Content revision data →
==================================================
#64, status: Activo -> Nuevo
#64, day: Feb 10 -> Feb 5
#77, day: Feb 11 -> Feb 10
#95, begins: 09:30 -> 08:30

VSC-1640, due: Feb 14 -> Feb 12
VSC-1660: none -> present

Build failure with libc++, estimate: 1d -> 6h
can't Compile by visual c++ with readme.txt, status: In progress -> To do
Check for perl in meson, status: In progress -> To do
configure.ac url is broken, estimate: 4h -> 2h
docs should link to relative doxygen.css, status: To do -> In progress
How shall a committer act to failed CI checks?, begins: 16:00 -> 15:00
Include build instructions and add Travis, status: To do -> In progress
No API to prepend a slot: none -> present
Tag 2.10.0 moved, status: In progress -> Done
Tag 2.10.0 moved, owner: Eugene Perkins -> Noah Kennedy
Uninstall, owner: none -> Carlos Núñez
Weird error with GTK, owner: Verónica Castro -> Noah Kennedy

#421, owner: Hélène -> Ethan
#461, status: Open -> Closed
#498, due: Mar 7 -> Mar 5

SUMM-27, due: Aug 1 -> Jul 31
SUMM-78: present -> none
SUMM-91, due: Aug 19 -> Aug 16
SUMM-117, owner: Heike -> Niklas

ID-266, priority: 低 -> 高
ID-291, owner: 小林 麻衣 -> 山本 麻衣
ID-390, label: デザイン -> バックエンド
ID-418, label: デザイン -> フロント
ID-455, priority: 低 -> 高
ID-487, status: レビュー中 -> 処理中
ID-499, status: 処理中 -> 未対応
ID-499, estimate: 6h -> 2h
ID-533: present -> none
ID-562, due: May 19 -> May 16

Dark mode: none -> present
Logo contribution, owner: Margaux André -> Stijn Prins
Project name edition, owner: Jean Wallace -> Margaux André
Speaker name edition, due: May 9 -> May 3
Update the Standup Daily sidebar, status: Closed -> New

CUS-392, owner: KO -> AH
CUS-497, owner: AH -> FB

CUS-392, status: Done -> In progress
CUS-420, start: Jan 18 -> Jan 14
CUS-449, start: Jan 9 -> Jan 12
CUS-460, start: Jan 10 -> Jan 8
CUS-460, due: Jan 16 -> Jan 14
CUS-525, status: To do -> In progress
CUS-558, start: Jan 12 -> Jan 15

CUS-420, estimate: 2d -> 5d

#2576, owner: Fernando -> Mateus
==================================================
Instructions to follow → If a line in the entries above contains "progress", report it.

Answer space →
can't Compile by visual c++ with readme.txt, status: In progress -> To do
Check for perl in meson, status: In progress -> To do
docs should link to relative doxygen.css, status: To do -> In progress
Include build instructions and add Travis, status: To do -> In progress
Tag 2.10.0 moved, status: In progress -> Done
CUS-392, status: Done -> In progress
CUS-525, status: To do -> In progress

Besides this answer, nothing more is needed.